The men’s ice hockey team started off the weekend with a bang, scoring four goals in the opening frame against Harvard. However, the Elis were only able to muster two more goals the rest of the weekend against tight defense and excellent goaltending.

Harvard was expected to be one of the top teams in the ECAC, but they had been performing below par, dropping to eighth in the ECAC. Entering the weekend, the Crimson had dropped four of its last five games and was looking for a turn around. Backup goalie John Daigneau started the game. Having played in only four games, Daigneau was visibly rusty, and the Bulldogs were able to break through the Harvard defense to capitalize four times in the first period.
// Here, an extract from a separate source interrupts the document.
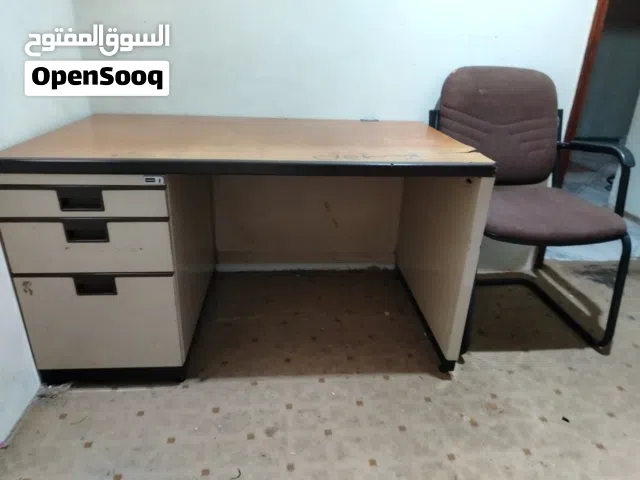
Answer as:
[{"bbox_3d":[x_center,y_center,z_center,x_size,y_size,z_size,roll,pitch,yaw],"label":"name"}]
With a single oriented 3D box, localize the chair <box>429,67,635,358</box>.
[{"bbox_3d":[0.773,-0.141,1.728,0.578,0.951,0.617,-2,25,-8],"label":"chair"}]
Daigneau was pulled at the end of the period and replaced by the Crimson’s top netminder, Duv Grumet-Morris.

“[Grumet-Morris] stepped in there and gave us a little spark,” Harvard forward Tyler Kolarik said. “Obviously we didn’t help [Daigneau] out very much. I just don’t think we gave [Daigneau] the support he needed in the first period. We [have] got to be there for him defensively.”

While Grumet-Morris provided the boost in goal, the Harvard defense tightened up, allowing only 15 shots on goal for the remainder of the game, after giving up 14 in the first period.

Off a pass from Zachary Mayer ’06, Yale forward Nathan Murphy ’04 slipped the puck past Grumet-Morris on a breakaway at 13:39 in the second — the Bulldogs’ lone goal against the Harvard starter. Down the stretch, the Bulldogs had many opportunities, but a stalwart Harvard defense limited Yale’s shots and Grumet-Morris made some big saves to keep the Elis off the board, letting his team sneak back into the game and eventually steal the win, 7-5.

While Harvard’s defense was heavily involved in the offensive zone, the Brown Bears provided Yale with a different look the following night. Backed by the Hobey Baker candidate and top goaltender in the nation Yann Danis, Brown’s defense clogged up the ice, refusing the Elis clear angles on goal.

“There were a few plays at the end where we were just trying to get shots on net,” Yale defenseman Jeff Dwyer ’04 said. “[Danis] is going to stop every first shot, he is an All-American candidate. He was leaving some juicy rebounds but we just couldn’t put them home.”

Eli forward Jeff Hristovski ’06 was able to bat in a rebound in the first period. Danis stopped every other Yale scoring chance, while the Brown defense swallowed up the rebounds.

“We didn’t capitalize on our power plays in the third and that was the difference,” Yale head coach Tim Taylor said, “It was 2-1 going into the third and we had back-to-back power plays and we didn’t execute.”

After failing on the first power play of the third period, the Bulldogs got a second chance and had many great scoring opportunities, but Danis shut the door and the Bears went the other way for a shorthanded goal to pull ahead 3-1.

“I have always said the goaltender is the best penalty killer on any team and he has got to be good,” Taylor said, “We did force Danis to make some big saves on some good shots that we had on the power play.”

In the end Danis finished with 32 saves on 33 shots, and held the Eli power play scoreless.